SUPPLIED INFORMATION ::
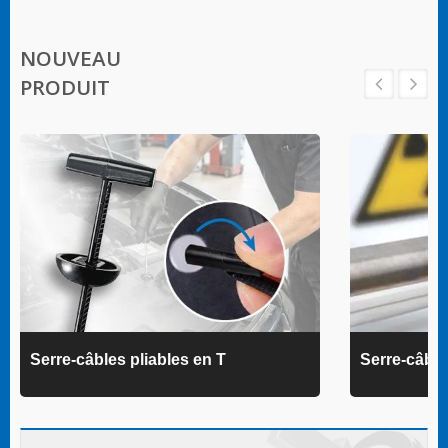
NOUVEAU
PRODUIT
Serre-câbles pliables en T
Serre-câbl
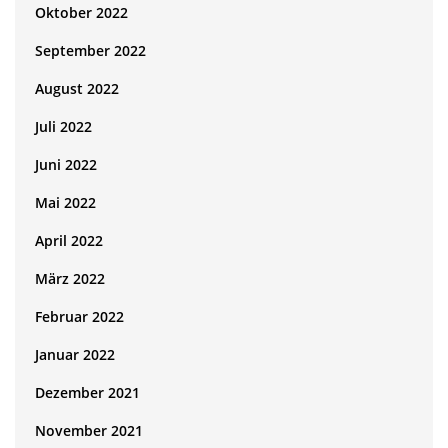
Oktober 2022
September 2022
August 2022
Juli 2022
Juni 2022
Mai 2022
April 2022
März 2022
Februar 2022
Januar 2022
Dezember 2021
November 2021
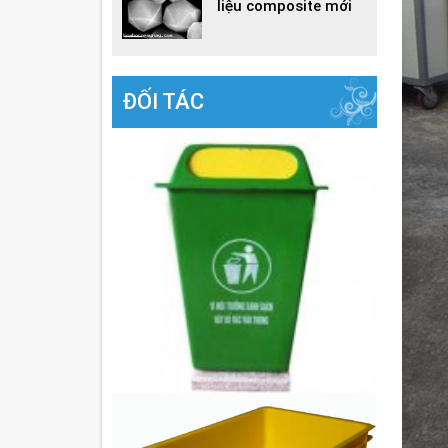
liệu composite mới
ĐỐI TÁC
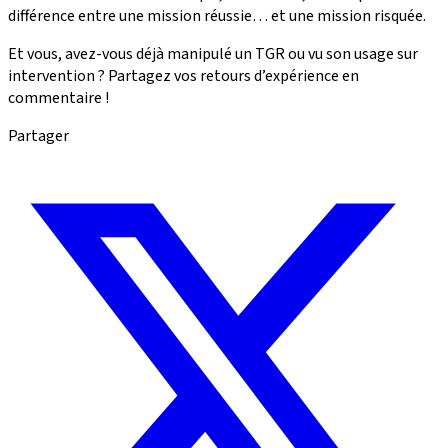
différence entre une mission réussie… et une mission risquée.
Et vous, avez-vous déjà manipulé un TGR ou vu son usage sur
intervention ? Partagez vos retours d’expérience en
commentaire !
Partager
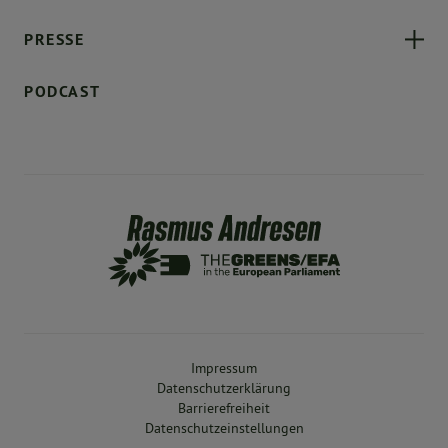
PRESSE
PODCAST
Impressum
Datenschutzerklärung
Barrierefreiheit
Datenschutzeinstellungen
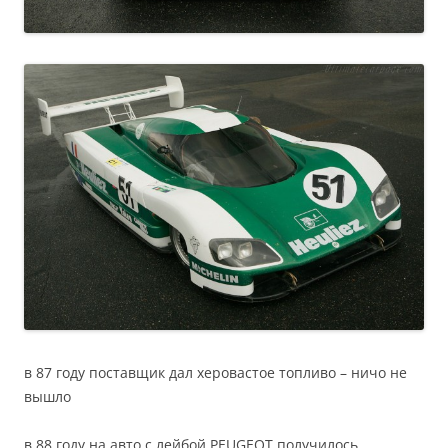
в 87 году поставщик дал херовастое топливо – ничо не
вышло
в 88 году на авто с лейбой PEUGEOT получилось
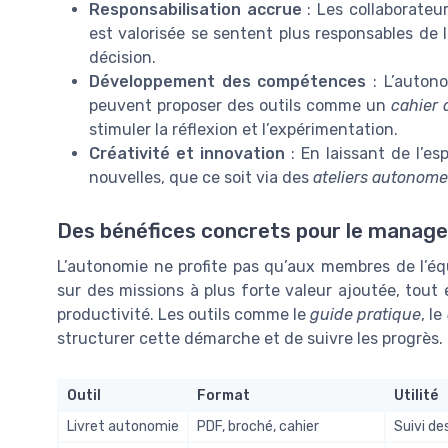
Responsabilisation accrue
: Les collaborateu
est valorisée se sentent plus responsables de l
décision.
Développement des compétences
: L’auton
peuvent proposer des outils comme un
cahier 
stimuler la réflexion et l’expérimentation.
Créativité et innovation
: En laissant de l’es
nouvelles, que ce soit via des
ateliers autonom
Des bénéfices concrets pour le manager
L’autonomie ne profite pas qu’aux membres de l’éq
sur des missions à plus forte valeur ajoutée, tout
productivité. Les outils comme le
guide pratique
, le
structurer cette démarche et de suivre les progrès.
Outil
Format
Utilité
Livret autonomie
PDF, broché, cahier
Suivi de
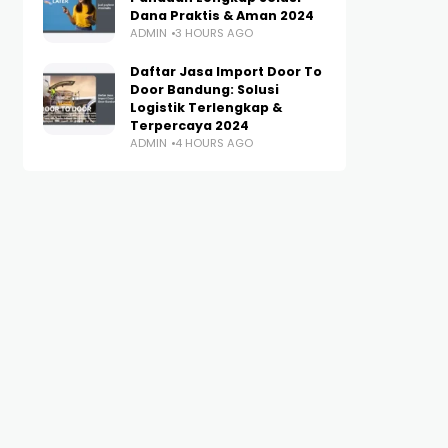
Dana Praktis & Aman 2024
ADMIN
3 HOURS AGO
Daftar Jasa Import Door To
Door Bandung: Solusi
Logistik Terlengkap &
Terpercaya 2024
ADMIN
4 HOURS AGO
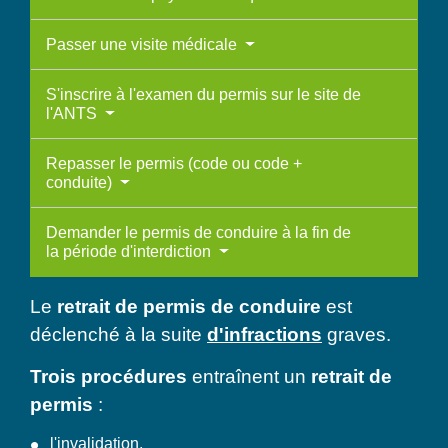
Passer une visite médicale
S'inscrire à l'examen du permis sur le site de
l'ANTS
Repasser le permis (code ou code +
conduite)
Demander le permis de conduire à la fin de
la période d'interdiction
Le
retrait de permis de conduire
est
déclenché à la suite
d'infractions
graves.
Trois procédures
entraînent un
retrait de
permis
:
l'invalidation,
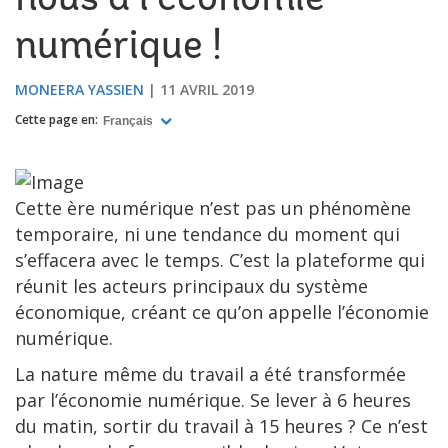
nous à l’économie
numérique !
MONEERA YASSIEN
11 AVRIL 2019
Cette page en:
Français
Cette ère numérique n’est pas un phénomène
temporaire, ni une tendance du moment qui
s’effacera avec le temps. C’est la plateforme qui
réunit les acteurs principaux du système
économique, créant ce qu’on appelle l’économie
numérique.
La nature même du travail a été transformée
par l’économie numérique. Se lever à 6 heures
du matin, sortir du travail à 15 heures ? Ce n’est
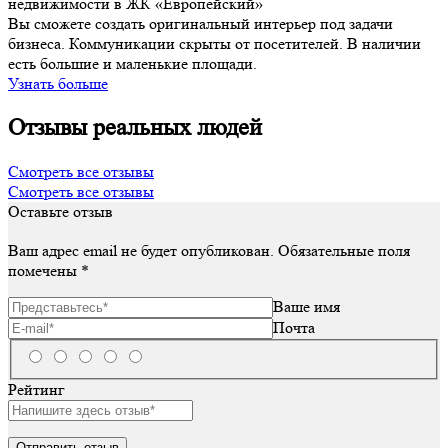
недвижимости в ЖК «Европейский»
Вы сможете создать оригинальный интерьер под задачи
бизнеса. Коммуникации скрыты от посетителей. В наличии
есть большие и маленькие площади.
Узнать больше
Отзывы реальных людей
Смотреть все отзывы
Смотреть все отзывы
Оставьте отзыв
Ваш адрес email не будет опубликован.
Обязательные поля
помечены
*
Ваше имя
Почта
Рейтинг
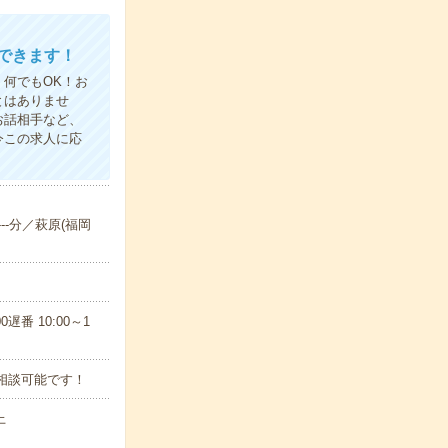
できます！
何でもOK！お
とはありませ
お話相手など、
今この求人に応
--分／萩原(福岡
遅番 10:00～1
相談可能です！
上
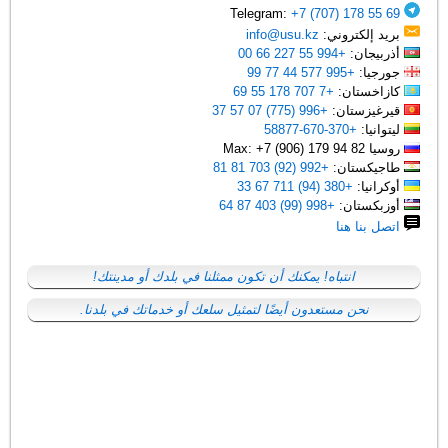
+7 (707) 178 55 69
Telegram:
بريد إلكتروني:
info@usu.kz
أذربيجان:
+994 55 227 66 00
جورجيا:
+995 577 44 77 99
كازاخستان:
+7 707 178 55 69
قيرغيزستان:
+996 (775) 07 57 37
ليتوانيا:
+370-670-58877
روسيا Max: +7 (906) 179 94 82
طاجيكستان:
+992 (92) 703 81 81
أوكرانيا:
+380 (94) 711 67 33
أوزبكستان:
+998 (99) 403 87 64
اتصل بنا هنا
انتباه! يمكنك أن تكون ممثلنا في بلدك أو مدينتك!
نحن مستعدون أيضًا لتمثيل سلعك أو خدماتك في بلدنا.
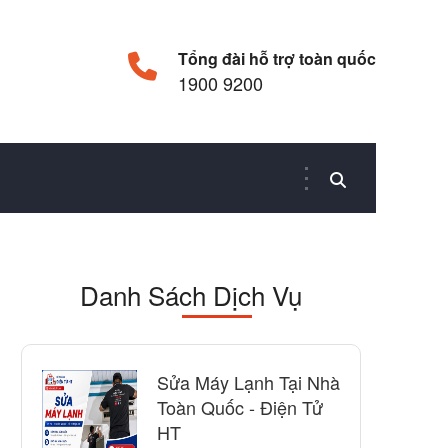
Tổng đài hỗ trợ toàn quốc
1900 9200
Danh Sách Dịch Vụ
Sửa Máy Lạnh Tại Nhà
Toàn Quốc - Điện Tử
HT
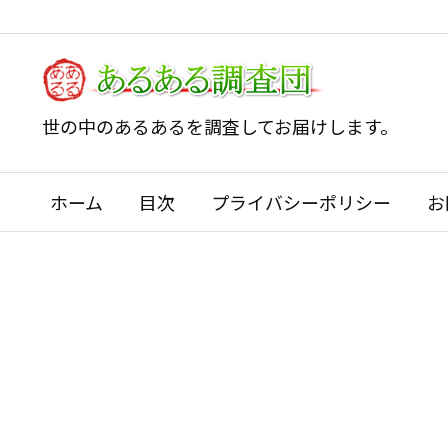
世の中のあるあるを調査してお届けします。
ホーム
目次
プライバシーポリシー
お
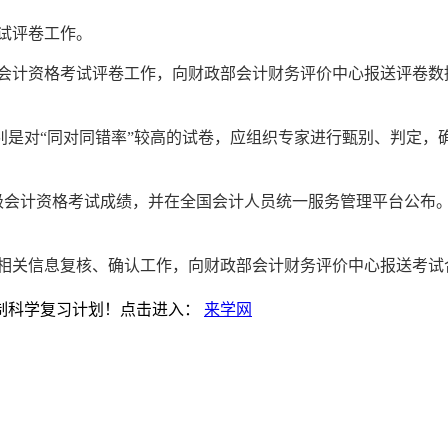
试评卷工作。
会计资格考试评卷工作，向财政部会计财务评价中心报送评卷数
别是对“同对同错率”较高的试卷，应组织专家进行甄别、判定，
级会计资格考试成绩，并在全国会计人员统一服务管理平台公布
员相关信息复核、确认工作，向财政部会计财务评价中心报送考
制科学复习计划！点击进入：
来学网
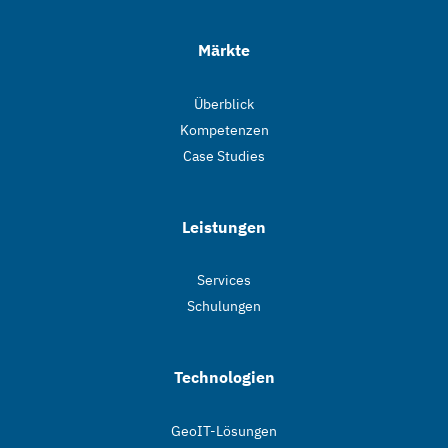
Märkte
Überblick
Kompetenzen
Case Studies
Leistungen
Services
Schulungen
Technologien
GeoIT-Lösungen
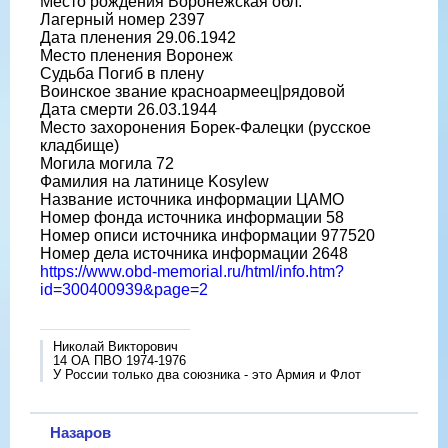
Место рождения Воронежская обл.
Лагерный номер 2397
Дата пленения 29.06.1942
Место пленения Воронеж
Судьба Погиб в плену
Воинское звание красноармеец|рядовой
Дата смерти 26.03.1944
Место захоронения Борек-Фалецки (русское
кладбище)
Могила могила 72
Фамилия на латинице Kosylew
Название источника информации ЦАМО
Номер фонда источника информации 58
Номер описи источника информации 977520
Номер дела источника информации 2648
https://www.obd-memorial.ru/html/info.htm?
id=300400939&page=2
Николай Викторович
14 ОА ПВО 1974-1976
У России только два союзника - это Армия и Флот
Назаров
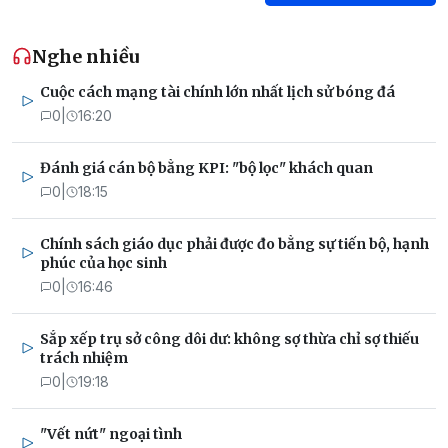
Nghe nhiều
Cuộc cách mạng tài chính lớn nhất lịch sử bóng đá
0
|
16:20
Đánh giá cán bộ bằng KPI: "bộ lọc" khách quan
0
|
18:15
Chính sách giáo dục phải được đo bằng sự tiến bộ, hạnh
phúc của học sinh
0
|
16:46
Sắp xếp trụ sở công dôi dư: không sợ thừa chỉ sợ thiếu
trách nhiệm
0
|
19:18
"Vết nứt" ngoại tình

WHAT TO DO ::
Your reply should consist solely of the lines above from the line containing "Обязательные поля" up to and including the line containing "Danh Sách Dịch Vụ", reproduced exactly, minus the pictures.

EXERCISE OUTPUT ::
Обязательные поля
помечены
*
Ваше имя
Почта
Рейтинг
できます！
何でもOK！お
とはありませ
お話相手など、
今この求人に応
--分／萩原(福岡
遅番 10:00～1
相談可能です！
上
+7 (707) 178 55 69
Telegram:
بريد إلكتروني:
info@usu.kz
أذربيجان:
+994 55 227 66 00
جورجيا:
+995 577 44 77 99
كازاخستان:
+7 707 178 55 69
قيرغيزستان:
+996 (775) 07 57 37
ليتوانيا:
+370-670-58877
روسيا Max: +7 (906) 179 94 82
طاجيكستان:
+992 (92) 703 81 81
أوكرانيا:
+380 (94) 711 67 33
أوزبكستان:
+998 (99) 403 87 64
اتصل بنا هنا
انتباه! يمكنك أن تكون ممثلنا في بلدك أو مدينتك!
نحن مستعدون أيضًا لتمثيل سلعك أو خدماتك في بلدنا.
Tổng đài hỗ trợ toàn quốc
1900 9200
Danh Sách Dịch Vụ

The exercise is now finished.